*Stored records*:

#####

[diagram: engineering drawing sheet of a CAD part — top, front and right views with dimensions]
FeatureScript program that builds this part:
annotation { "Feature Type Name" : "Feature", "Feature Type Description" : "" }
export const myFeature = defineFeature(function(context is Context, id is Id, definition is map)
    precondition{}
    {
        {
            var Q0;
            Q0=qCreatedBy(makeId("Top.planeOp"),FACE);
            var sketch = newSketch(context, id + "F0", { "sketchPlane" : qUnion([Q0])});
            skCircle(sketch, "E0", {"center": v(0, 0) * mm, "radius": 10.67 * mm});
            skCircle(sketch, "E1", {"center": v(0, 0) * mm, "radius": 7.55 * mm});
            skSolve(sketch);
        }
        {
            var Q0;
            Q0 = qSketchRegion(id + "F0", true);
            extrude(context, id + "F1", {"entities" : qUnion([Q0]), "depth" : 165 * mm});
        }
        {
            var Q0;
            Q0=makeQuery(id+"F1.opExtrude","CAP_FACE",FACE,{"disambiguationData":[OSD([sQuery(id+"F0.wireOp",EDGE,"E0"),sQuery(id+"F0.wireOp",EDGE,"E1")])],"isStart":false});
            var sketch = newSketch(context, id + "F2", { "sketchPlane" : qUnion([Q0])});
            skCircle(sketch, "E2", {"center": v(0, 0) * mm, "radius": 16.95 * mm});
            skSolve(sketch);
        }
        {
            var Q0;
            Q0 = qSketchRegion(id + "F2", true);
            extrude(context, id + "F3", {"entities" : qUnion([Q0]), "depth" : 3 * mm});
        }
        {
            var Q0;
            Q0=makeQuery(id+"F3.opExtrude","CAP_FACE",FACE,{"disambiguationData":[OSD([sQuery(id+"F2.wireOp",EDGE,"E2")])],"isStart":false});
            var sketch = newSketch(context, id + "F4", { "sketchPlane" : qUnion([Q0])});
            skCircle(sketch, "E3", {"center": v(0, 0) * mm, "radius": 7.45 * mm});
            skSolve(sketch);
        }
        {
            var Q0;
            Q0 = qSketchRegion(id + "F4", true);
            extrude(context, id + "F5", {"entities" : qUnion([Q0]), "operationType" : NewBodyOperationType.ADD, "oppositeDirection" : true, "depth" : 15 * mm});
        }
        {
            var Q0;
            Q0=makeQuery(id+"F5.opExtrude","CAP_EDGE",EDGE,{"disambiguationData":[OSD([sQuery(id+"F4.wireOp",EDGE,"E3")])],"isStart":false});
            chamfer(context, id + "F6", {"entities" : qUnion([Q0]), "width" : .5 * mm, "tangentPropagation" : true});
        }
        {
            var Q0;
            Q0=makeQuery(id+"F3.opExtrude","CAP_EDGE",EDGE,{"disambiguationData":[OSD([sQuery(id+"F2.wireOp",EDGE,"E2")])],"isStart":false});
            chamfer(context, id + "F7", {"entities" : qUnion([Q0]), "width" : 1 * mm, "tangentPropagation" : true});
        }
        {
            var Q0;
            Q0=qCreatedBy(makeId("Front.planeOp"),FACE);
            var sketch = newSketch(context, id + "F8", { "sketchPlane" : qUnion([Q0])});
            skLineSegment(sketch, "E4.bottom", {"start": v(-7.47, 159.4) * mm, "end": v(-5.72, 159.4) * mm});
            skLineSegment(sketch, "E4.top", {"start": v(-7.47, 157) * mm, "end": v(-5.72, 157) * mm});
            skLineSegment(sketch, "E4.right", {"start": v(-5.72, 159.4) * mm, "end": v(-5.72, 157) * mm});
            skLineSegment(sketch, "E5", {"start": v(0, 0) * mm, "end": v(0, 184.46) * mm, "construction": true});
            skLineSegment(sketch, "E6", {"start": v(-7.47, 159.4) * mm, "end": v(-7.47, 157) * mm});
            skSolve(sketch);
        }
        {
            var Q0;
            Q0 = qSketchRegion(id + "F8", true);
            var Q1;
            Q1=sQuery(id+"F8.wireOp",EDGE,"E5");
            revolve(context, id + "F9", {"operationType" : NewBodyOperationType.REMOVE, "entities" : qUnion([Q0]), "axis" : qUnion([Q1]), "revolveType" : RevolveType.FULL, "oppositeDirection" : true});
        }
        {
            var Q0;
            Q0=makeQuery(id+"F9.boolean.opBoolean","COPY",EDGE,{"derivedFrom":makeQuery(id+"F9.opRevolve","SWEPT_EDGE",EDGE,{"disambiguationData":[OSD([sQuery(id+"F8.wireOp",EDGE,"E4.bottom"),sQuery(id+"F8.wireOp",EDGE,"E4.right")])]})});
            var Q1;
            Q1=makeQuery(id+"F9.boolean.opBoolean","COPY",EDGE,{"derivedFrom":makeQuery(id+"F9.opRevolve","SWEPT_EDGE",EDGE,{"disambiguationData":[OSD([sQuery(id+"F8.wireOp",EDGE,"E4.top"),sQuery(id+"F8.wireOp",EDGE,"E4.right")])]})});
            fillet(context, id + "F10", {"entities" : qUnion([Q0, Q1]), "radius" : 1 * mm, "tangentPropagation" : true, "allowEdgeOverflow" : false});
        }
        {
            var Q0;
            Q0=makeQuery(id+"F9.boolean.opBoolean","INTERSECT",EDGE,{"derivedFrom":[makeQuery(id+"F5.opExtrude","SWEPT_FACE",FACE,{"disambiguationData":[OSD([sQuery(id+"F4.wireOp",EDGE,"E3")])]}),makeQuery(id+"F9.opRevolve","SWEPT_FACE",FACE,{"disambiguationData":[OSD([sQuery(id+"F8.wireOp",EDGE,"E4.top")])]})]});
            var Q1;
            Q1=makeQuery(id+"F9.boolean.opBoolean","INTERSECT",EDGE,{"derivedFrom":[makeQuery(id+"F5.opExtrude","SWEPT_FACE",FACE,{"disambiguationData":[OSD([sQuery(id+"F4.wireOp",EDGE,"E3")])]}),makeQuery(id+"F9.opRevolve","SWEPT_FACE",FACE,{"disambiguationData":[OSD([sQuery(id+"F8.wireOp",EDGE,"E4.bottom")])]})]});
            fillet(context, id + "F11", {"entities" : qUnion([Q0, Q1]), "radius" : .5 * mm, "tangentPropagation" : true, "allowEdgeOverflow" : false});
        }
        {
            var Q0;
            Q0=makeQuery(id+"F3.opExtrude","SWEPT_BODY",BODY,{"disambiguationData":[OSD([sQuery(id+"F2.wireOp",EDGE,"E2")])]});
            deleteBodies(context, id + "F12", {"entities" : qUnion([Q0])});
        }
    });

#####

*Exercise details*:
Pull out and copy every line of the records that contains the string "width". Case counts, so match capital and lowercase letters exactly.

*Solution to this problem*:
            chamfer(context, id + "F6", {"entities" : qUnion([Q0]), "width" : .5 * mm, "tangentPropagation" : true});
            chamfer(context, id + "F7", {"entities" : qUnion([Q0]), "width" : 1 * mm, "tangentPropagation" : true});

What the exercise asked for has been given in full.